Die Masche mit dem geheimen Konto
10.05.2012 Brennpunkt, Kriminalität, Gewerbe, Wirtschaft, Möhlin, FrickGrosse Renditeversprechen locken grosse Summen an. Bei der ASE Investment AG, gegen deren Verantwortliche eine Strafuntersuchung läuft, mussten die Anleger offenbar mindestens 100 000 Franken investieren. Viele haben im Laufe der Jahre ihre Einlagen erhöht (die NFZ berichtete). Zu ihnen gehört ein Unternehmer aus dem Luzernischen, der in der Zeitung nicht namentlich genannt werden will. 2008 ist er von seinem Versicherungsbroker, den er seit vielen Jahren kennt und dem er vertraute, auf die ASE Investment AG aufmerksam gemacht worden. «Er hat sie empfohlen», erklärt der 45-jährige Luzerner.

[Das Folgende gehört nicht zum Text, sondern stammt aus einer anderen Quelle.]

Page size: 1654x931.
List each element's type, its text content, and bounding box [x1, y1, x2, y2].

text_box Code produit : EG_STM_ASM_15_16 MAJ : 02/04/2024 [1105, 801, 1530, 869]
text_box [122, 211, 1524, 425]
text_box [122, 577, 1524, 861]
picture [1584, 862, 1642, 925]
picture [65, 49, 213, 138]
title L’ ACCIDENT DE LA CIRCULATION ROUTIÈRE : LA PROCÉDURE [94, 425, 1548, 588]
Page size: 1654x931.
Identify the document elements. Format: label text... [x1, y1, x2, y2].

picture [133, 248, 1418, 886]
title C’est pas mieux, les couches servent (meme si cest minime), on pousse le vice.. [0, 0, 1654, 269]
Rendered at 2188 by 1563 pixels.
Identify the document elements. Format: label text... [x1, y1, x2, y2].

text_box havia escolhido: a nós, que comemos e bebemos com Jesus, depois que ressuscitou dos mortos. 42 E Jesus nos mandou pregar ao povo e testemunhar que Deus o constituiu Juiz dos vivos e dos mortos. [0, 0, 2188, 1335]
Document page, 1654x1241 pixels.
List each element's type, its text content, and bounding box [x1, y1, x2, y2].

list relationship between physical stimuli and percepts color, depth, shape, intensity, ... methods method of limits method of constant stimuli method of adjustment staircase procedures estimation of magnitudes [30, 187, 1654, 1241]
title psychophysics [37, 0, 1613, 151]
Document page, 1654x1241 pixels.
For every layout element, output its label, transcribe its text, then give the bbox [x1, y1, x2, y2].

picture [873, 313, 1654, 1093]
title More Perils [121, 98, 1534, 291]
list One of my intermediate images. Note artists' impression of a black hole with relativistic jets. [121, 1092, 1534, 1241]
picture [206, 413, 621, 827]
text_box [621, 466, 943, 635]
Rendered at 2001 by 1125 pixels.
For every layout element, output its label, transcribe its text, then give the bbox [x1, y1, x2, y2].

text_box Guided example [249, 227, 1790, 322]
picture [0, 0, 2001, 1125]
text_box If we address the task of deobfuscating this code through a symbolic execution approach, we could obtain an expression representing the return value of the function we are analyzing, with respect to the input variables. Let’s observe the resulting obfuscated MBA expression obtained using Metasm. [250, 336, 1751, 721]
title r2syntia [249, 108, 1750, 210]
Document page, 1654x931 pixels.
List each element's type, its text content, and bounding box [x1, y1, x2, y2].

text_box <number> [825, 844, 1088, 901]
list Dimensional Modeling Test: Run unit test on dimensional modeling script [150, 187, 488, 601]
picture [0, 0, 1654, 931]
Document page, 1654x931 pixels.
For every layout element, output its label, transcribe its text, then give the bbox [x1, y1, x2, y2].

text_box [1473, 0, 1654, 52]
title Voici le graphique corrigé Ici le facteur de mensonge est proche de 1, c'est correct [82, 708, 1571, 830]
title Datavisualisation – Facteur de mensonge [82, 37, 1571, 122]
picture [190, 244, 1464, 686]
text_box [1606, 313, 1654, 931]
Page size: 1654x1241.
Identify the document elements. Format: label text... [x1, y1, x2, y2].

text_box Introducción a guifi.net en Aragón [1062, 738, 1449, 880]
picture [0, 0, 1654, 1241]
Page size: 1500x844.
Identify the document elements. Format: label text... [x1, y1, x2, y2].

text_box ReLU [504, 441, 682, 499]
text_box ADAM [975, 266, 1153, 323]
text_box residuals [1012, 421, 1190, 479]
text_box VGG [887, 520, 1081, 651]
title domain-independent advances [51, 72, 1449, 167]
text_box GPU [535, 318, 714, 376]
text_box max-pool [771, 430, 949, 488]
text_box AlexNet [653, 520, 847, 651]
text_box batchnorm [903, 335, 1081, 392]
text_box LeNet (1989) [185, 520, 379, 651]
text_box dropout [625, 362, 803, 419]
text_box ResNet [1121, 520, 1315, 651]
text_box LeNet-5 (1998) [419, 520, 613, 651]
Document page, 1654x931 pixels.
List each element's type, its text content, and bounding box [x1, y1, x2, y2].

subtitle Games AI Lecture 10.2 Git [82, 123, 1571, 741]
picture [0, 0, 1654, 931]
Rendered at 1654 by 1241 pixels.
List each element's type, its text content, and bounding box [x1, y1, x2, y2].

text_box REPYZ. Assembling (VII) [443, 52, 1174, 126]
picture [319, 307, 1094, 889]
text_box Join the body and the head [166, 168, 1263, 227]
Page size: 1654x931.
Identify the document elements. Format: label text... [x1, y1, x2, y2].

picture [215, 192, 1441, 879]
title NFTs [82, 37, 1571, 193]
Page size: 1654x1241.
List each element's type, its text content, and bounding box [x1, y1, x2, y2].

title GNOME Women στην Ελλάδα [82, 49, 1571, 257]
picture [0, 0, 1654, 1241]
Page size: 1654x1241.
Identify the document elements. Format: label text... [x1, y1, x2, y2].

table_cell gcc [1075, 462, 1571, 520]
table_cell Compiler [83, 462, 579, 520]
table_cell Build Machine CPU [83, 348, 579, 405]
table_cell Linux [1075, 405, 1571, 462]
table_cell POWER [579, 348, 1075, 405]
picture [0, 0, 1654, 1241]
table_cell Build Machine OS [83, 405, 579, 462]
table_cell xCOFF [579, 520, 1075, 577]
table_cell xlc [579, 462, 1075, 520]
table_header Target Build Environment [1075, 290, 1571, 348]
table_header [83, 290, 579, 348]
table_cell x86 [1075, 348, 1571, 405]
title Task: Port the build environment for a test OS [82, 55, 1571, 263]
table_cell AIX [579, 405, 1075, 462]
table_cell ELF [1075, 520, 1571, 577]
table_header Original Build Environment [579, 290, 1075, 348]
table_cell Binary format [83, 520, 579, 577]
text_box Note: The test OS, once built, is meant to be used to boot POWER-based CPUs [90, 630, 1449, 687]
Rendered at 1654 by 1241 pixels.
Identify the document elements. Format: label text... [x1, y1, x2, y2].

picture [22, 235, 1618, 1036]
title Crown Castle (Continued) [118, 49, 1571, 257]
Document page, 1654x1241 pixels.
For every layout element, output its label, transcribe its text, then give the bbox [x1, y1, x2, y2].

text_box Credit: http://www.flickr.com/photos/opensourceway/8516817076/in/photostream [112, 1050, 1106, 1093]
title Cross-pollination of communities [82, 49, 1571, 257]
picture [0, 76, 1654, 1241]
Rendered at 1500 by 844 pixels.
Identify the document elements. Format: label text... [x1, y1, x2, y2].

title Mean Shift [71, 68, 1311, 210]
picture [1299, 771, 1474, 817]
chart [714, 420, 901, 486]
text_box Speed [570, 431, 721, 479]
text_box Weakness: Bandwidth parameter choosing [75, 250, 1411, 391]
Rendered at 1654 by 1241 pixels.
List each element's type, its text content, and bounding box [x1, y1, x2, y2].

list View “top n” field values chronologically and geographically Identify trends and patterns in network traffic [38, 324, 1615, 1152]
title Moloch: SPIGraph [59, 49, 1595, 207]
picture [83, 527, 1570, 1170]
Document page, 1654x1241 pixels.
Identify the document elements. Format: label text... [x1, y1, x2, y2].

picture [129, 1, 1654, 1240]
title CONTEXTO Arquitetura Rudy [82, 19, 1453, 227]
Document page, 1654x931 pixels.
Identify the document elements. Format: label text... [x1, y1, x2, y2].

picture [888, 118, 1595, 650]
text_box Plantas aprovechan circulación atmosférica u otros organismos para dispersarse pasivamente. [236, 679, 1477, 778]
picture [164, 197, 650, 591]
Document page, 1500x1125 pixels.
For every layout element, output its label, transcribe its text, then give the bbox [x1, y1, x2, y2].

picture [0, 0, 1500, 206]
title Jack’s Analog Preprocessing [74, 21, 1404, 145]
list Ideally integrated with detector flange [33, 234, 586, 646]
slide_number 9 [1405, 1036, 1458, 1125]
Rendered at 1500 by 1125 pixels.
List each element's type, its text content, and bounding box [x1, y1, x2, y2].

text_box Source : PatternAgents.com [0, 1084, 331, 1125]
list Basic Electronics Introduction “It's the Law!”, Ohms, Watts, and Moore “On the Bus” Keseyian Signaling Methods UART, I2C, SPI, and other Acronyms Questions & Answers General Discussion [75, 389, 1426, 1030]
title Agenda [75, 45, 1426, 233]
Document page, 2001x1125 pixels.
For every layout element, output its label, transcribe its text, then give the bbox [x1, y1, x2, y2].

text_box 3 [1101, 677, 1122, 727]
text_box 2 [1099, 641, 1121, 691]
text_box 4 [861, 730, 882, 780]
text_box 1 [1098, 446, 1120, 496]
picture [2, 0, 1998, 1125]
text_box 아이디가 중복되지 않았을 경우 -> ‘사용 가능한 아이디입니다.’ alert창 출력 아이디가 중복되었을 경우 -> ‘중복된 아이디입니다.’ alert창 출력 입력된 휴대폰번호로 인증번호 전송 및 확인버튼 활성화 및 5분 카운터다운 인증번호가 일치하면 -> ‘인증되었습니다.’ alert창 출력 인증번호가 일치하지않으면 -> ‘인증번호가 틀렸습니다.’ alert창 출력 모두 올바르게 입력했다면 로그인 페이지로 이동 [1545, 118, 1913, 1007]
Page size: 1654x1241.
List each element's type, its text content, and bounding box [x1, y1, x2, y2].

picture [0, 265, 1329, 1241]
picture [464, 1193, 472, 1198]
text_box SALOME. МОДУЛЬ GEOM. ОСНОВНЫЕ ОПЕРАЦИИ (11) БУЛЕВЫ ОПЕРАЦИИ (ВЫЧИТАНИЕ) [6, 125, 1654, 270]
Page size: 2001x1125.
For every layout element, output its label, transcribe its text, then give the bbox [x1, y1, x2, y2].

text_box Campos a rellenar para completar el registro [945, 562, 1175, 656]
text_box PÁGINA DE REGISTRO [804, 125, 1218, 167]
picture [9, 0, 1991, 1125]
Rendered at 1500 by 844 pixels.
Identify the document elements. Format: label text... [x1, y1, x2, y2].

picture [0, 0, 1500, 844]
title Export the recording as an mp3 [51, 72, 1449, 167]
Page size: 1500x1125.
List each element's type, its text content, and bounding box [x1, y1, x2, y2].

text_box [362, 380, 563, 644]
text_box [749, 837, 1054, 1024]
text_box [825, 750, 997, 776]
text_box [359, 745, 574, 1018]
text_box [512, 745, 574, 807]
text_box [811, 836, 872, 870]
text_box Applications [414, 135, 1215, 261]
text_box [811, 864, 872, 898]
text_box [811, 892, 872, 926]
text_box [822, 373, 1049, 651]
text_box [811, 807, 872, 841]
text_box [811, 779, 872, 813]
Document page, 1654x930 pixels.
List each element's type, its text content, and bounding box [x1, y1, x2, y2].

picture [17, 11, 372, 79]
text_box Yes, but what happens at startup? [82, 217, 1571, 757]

In einem ersten Schritt hat er 100 000 Franken angelegt, später erhöhte er auf 900 000 Franken. «Es ging mir vor allem um den Vermögenserhalt», schildert er. Auf seinen Namen wurden bei der Basler Kantonalbank (BKB) Konten für Schweizer Franken, Yen, Euro und US-Dollar eröffnet, wie er erzählt. Die Korrespondenzadresse war die ASE Investment AG in Frick. Regelmässig auf jedes Quartalsende bekam er Auszüge von der ASE. Für das Jahr 2010 wurde ihm eine Rendite von 9,3 Prozent ausgewiesen, für 2011 sogar 13,18 Prozent. Das Geld war angeblich im Devisenhandel erwirtschaftet worden.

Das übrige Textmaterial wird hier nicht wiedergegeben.